Les plaintes (Feuillets d’automne 5)

Par Montaigne0860

Il ouvrit la croisée du salon qui donnait sur le vide. Il lui apparut que la nuit avait rendu ses armes d’automne ; vent, nuages, tout avait fui pour laisser place à la rumeur du noir et aux gouttes de lumières naturelles qui gravitent autour de la polaire, étoile qu’il lut d’un coup d’œil tant la nuit sans lune était d’une sérénité étale, parfaitement limpide. Il ne faisait pas froid. Il s’attarda et entendit tout à coup monter des cris depuis la plaine boisée, peut-être était-ce à deux pas, au pied de l’à pic du château, des pleurs sans doute, sanglots serrés, vibrations de voix en déshérence qui paraissaient se perdre dans l’air et n’avaient attendu que sa présence pour emplir les halliers de leurs échos fragiles ; pétrifié, il attendit qu’ils s’apaisent, mais on aurait dit que des relais s’étaient installés depuis des lustres et la plainte dont il souhaitait l’extinction s’élança de plus belle à partir des lieux où son regard se posait, un toit au loin éclairé d’un réverbère, un arbre proche que le bâtiment allumait sur l’obscurité où les noirs s’étageaient avec soin.

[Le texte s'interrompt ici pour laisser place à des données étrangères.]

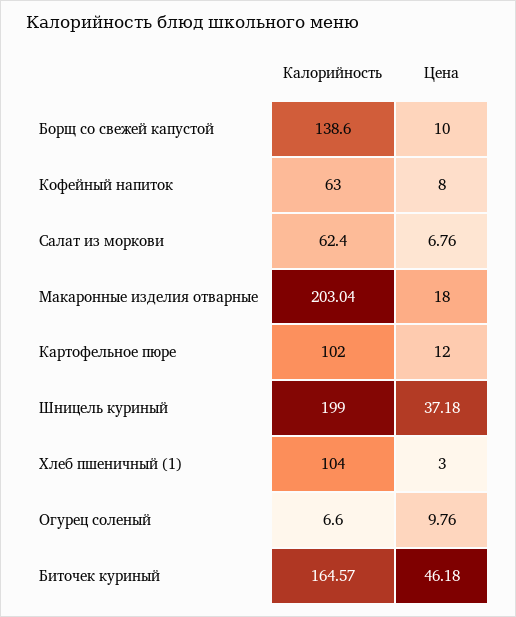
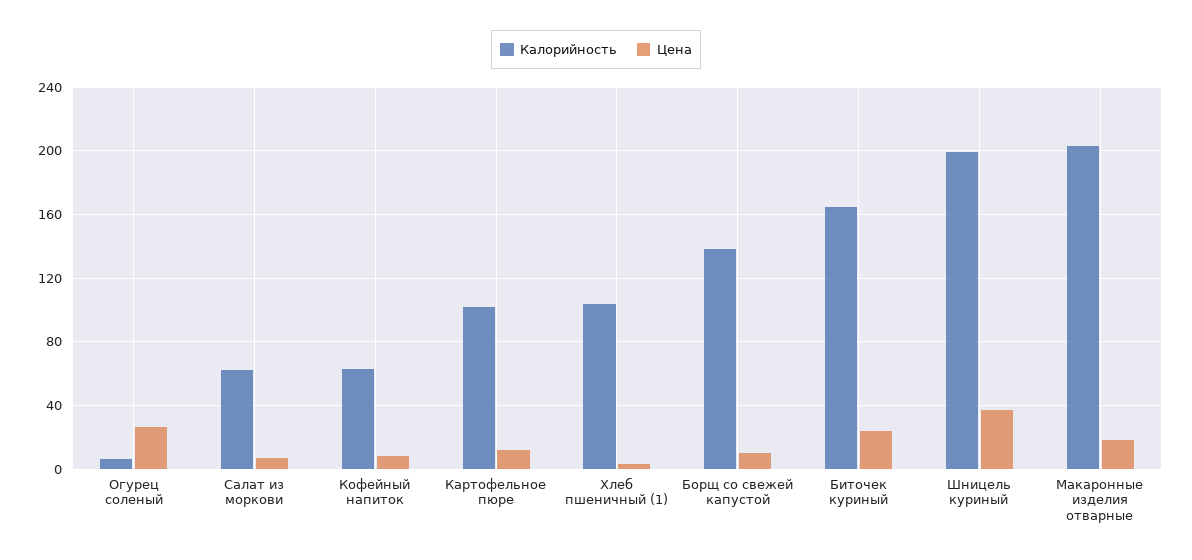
  {
    "Калорийность": {
      "Борщ со свежей капустой": 138.6,
      "Кофейный напиток": 63,
      "Салат из моркови": 62.4,
      "Макаронные изделия отварные": 203.04,
      "Картофельное пюре": 102,
      "Шницель куриный": 199,
      "Хлеб пшеничный (1)": 104,
      "Огурец соленый": 6.6,
      "Биточек куриный": 164.57
    },
    "Цена": {
      "Борщ со свежей капустой": 10,
      "Кофейный напиток": 8,
      "Салат из моркови": 6.76,
      "Макаронные изделия отварные": 18,
      "Картофельное пюре": 12,
      "Шницель куриный": 37.18,
      "Хлеб пшеничный (1)": 3,
-     "Огурец соленый": 9.76,
+     "Огурец соленый": 25,
-     "Биточек куриный": 46.18
+     "Биточек куриный": 25
    }
  }

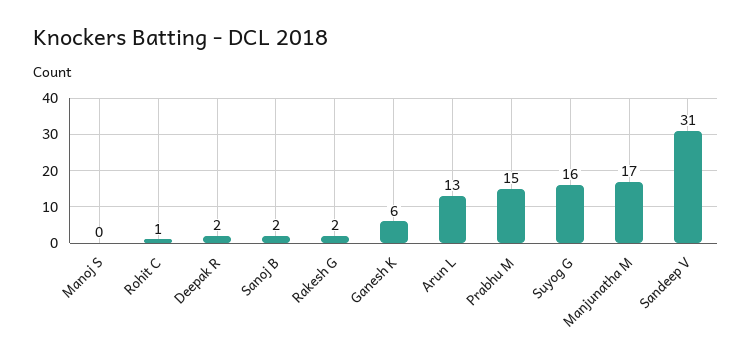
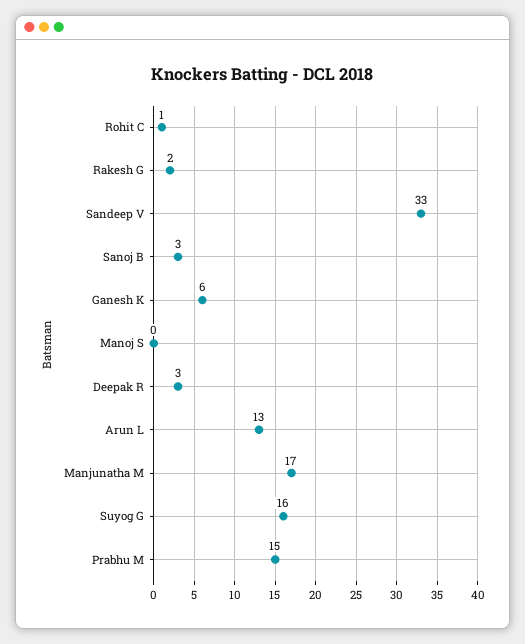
  {
    "Manoj S": 0,
    "Rohit C": 1,
-   "Deepak R": 2,
+   "Deepak R": 3,
-   "Sanoj B": 2,
+   "Sanoj B": 3,
    "Rakesh G": 2,
    "Ganesh K": 6,
    "Arun L": 13,
    "Prabhu M": 15,
    "Suyog G": 16,
    "Manjunatha M": 17,
-   "Sandeep V": 31
+   "Sandeep V": 33
  }

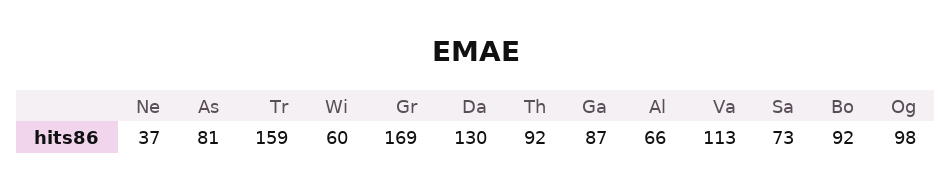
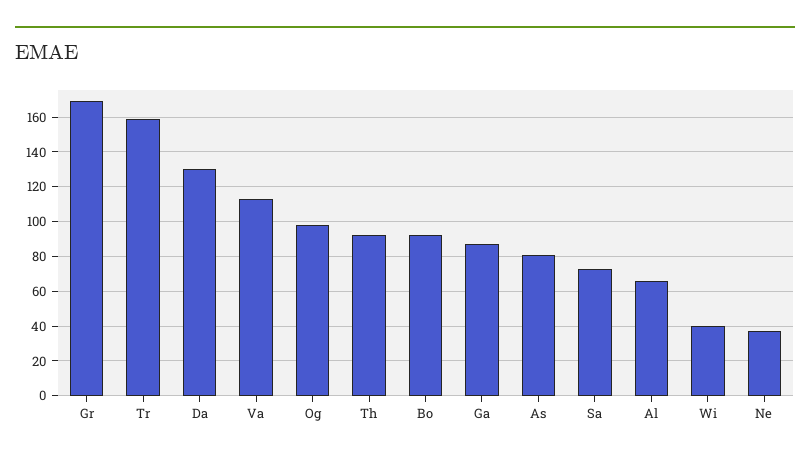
  {
    "Ne": 37,
    "As": 81,
    "Tr": 159,
-   "Wi": 60,
+   "Wi": 40,
    "Gr": 169,
    "Da": 130,
    "Th": 92,
    "Ga": 87,
    "Al": 66,
    "Va": 113,
    "Sa": 73,
    "Bo": 92,
    "Og": 98
  }

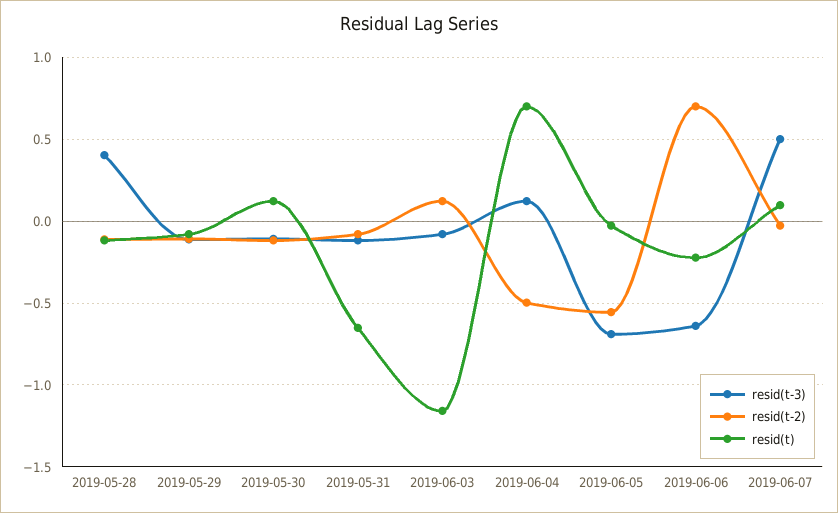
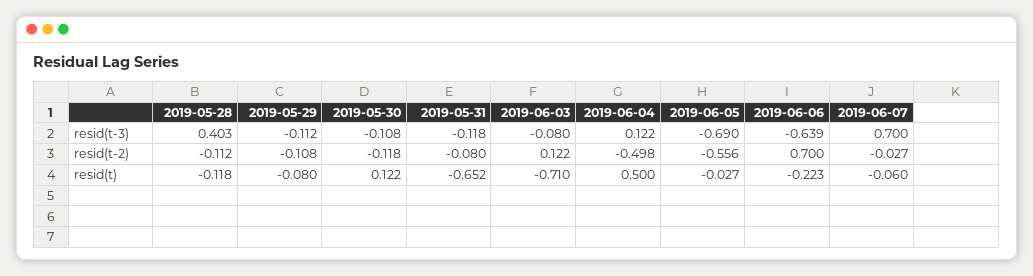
  {
    "resid(t-3)": {
      "2019-05-28": 0.403,
      "2019-05-29": -0.112,
      "2019-05-30": -0.108,
      "2019-05-31": -0.118,
      "2019-06-03": -0.08,
      "2019-06-04": 0.122,
      "2019-06-05": -0.69,
      "2019-06-06": -0.639,
-     "2019-06-07": 0.5
+     "2019-06-07": 0.7
    },
    "resid(t-2)": {
      "2019-05-28": -0.112,
      "2019-05-29": -0.108,
      "2019-05-30": -0.118,
      "2019-05-31": -0.08,
      "2019-06-03": 0.122,
      "2019-06-04": -0.498,
      "2019-06-05": -0.556,
      "2019-06-06": 0.7,
      "2019-06-07": -0.027
    },
    "resid(t)": {
      "2019-05-28": -0.118,
      "2019-05-29": -0.08,
      "2019-05-30": 0.122,
      "2019-05-31": -0.652,
-     "2019-06-03": -1.15,
+     "2019-06-03": -0.71,
-     "2019-06-04": 0.7,
+     "2019-06-04": 0.5,
      "2019-06-05": -0.027,
      "2019-06-06": -0.223,
-     "2019-06-07": 0.1
+     "2019-06-07": -0.06
    }
  }

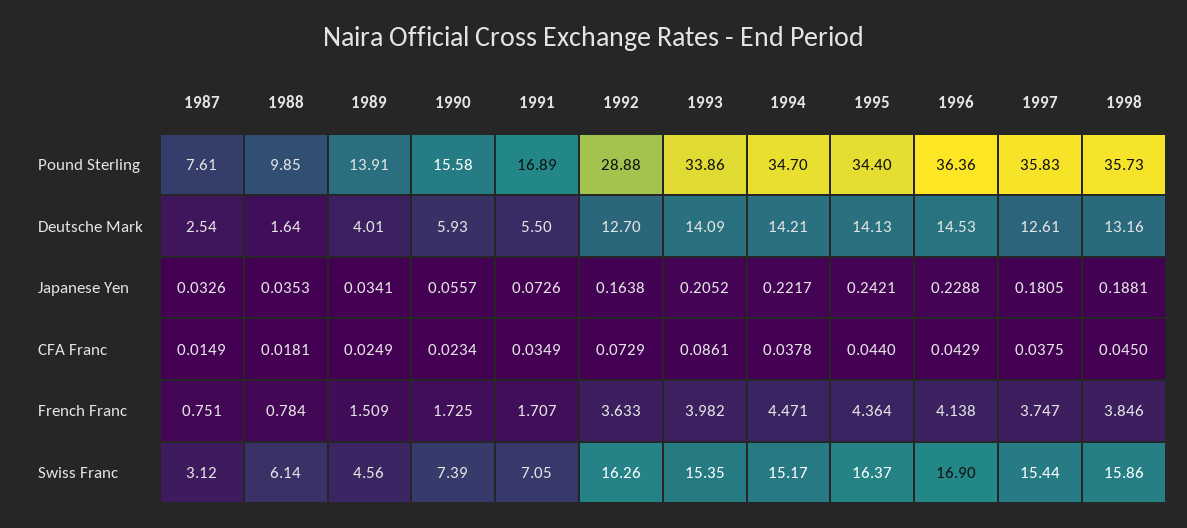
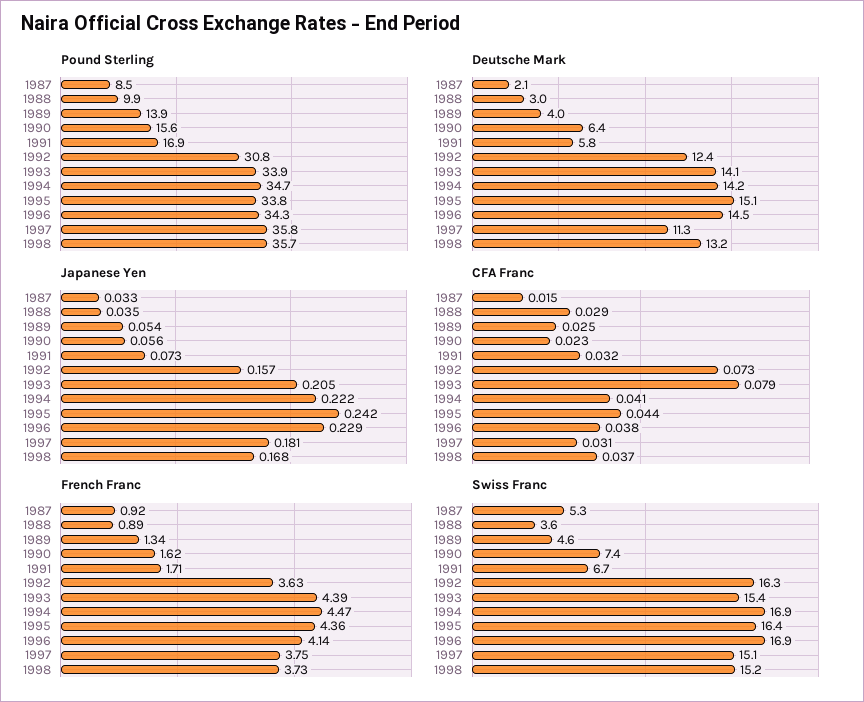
  {
    "Pound Sterling": {
-     "1987": 7.61,
+     "1987": 8.5,
      "1988": 9.85,
      "1989": 13.91,
      "1990": 15.58,
      "1991": 16.89,
-     "1992": 28.88,
+     "1992": 30.8,
      "1993": 33.86,
      "1994": 34.7,
-     "1995": 34.4,
+     "1995": 33.8,
-     "1996": 36.36,
+     "1996": 34.3,
      "1997": 35.83,
      "1998": 35.73
    },
    "Deutsche Mark": {
-     "1987": 2.54,
+     "1987": 2.1,
-     "1988": 1.64,
+     "1988": 3,
      "1989": 4.01,
-     "1990": 5.93,
+     "1990": 6.4,
-     "1991": 5.5,
+     "1991": 5.8,
-     "1992": 12.7,
+     "1992": 12.4,
      "1993": 14.09,
      "1994": 14.21,
-     "1995": 14.13,
+     "1995": 15.1,
      "1996": 14.53,
-     "1997": 12.61,
+     "1997": 11.3,
      "1998": 13.16
    },
    "Japanese Yen": {
      "1987": 0.0326,
      "1988": 0.0353,
-     "1989": 0.0341,
+     "1989": 0.054,
      "1990": 0.0557,
      "1991": 0.0726,
-     "1992": 0.1638,
+     "1992": 0.157,
      "1993": 0.2052,
      "1994": 0.2217,
      "1995": 0.2421,
      "1996": 0.2288,
      "1997": 0.1805,
-     "1998": 0.1881
+     "1998": 0.168
    },
    "CFA Franc": {
      "1987": 0.0149,
-     "1988": 0.0181,
+     "1988": 0.029,
      "1989": 0.0249,
      "1990": 0.0234,
-     "1991": 0.0349,
+     "1991": 0.032,
      "1992": 0.0729,
-     "1993": 0.0861,
+     "1993": 0.079,
-     "1994": 0.0378,
+     "1994": 0.041,
      "1995": 0.044,
-     "1996": 0.0429,
+     "1996": 0.038,
-     "1997": 0.0375,
+     "1997": 0.031,
-     "1998": 0.045
+     "1998": 0.037
    },
    "French Franc": {
-     "1987": 0.751,
+     "1987": 0.92,
-     "1988": 0.784,
+     "1988": 0.89,
-     "1989": 1.509,
+     "1989": 1.34,
-     "1990": 1.725,
+     "1990": 1.62,
      "1991": 1.707,
      "1992": 3.633,
-     "1993": 3.982,
+     "1993": 4.39,
      "1994": 4.471,
      "1995": 4.364,
      "1996": 4.138,
      "1997": 3.747,
-     "1998": 3.846
+     "1998": 3.73
    },
    "Swiss Franc": {
-     "1987": 3.12,
+     "1987": 5.3,
-     "1988": 6.14,
+     "1988": 3.6,
      "1989": 4.56,
      "1990": 7.39,
-     "1991": 7.05,
+     "1991": 6.7,
      "1992": 16.26,
      "1993": 15.35,
-     "1994": 15.17,
+     "1994": 16.9,
      "1995": 16.37,
      "1996": 16.9,
-     "1997": 15.44,
+     "1997": 15.1,
-     "1998": 15.86
+     "1998": 15.2
    }
  }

Les plaintes amassées se libéraient d’un bloc : il voyait les vivants, et les morts à travers les vivants, il n’y avait là rien de magique, ils s’élançaient vers lui avec leurs plaintes contre la loi du monde qui dit que tout est voué à la noire décomposition, et ces voix généralement inentendues flottaient dans la nuit, cherchant dans leurs errements des points d’appuis, des esprits à l’affût, des êtres vivants, et l’être auquel elles aspiraient ce soir, c’était lui. Ce pan de monde traversé de la plainte-murmure s’accrochait à lui : il constata que sa solitude parlait ou plutôt qu’à travers sa solitude tous les isolés avaient à ce moment trouvé un porte parole en sa personne. Il revit des visages de femmes qui cette fois souriaient, puis imploraient, gémissaient, formant des étagements de voix bien connues, croisées aussi bien parmi les colonnes du palais que dans la salle d’audience et parfois, en souffles à peine audibles, sur l’oreiller du lit où les draps blancs repassés soigneusement esquissaient le creux des corps bien aimés qui s’étaient attardés un moment, un an, deux ans, jamais davantage. Il aurait peut-être dû les serrer contre lui avec plus d’énergie – l’amour hélas était un travail à plein temps – prendre sur son métier d’avocat, écouter enfin les plaintes de toutes celles qui avaient tant désiré partager son existence, puis avaient renoncé et s’étaient tournées ailleurs par épuisement face à son excès de passion, toujours il en avait trop voulu, toujours il avait refusé la fadeur des jours sans se donner les moyens de vivre normalement, banalement, sa condition de mari au quotidien.

À défaut de parole, sa meilleure arme, il ne pouvait face au vide que revisiter ses échecs qu’il avait jusqu’alors pris à la légère et qui revenaient avec le cortège de tous les abandonnés pour lui demander des comptes. Il avait publiquement protégé le faible et dans l’intimité ravagé des femmes aimées – et qui l’aimaient – et désormais sa solitude respirait avec la nuit. Il détourna son regard et après avoir fermé la fenêtre, pris de faiblesse, il entreprit de se faire à manger: c’était sûrement ça ! Il dévora tout ce qui lui tombait sous la main, boîtes, pain, but du lait à même la bouteille, s’emplit longtemps d’aliments divers pour se persuader que son corps réclamait sa part et que les plaintes n’étaient qu’un étourdissement consécutif au manque de nourriture. Une fois sa faim apaisée, il n’osa plus toucher à la fenêtre et descendit après avoir enfilé des chaussons qui traînaient dans le placard bourré à craquer de vêtements de toutes sortes.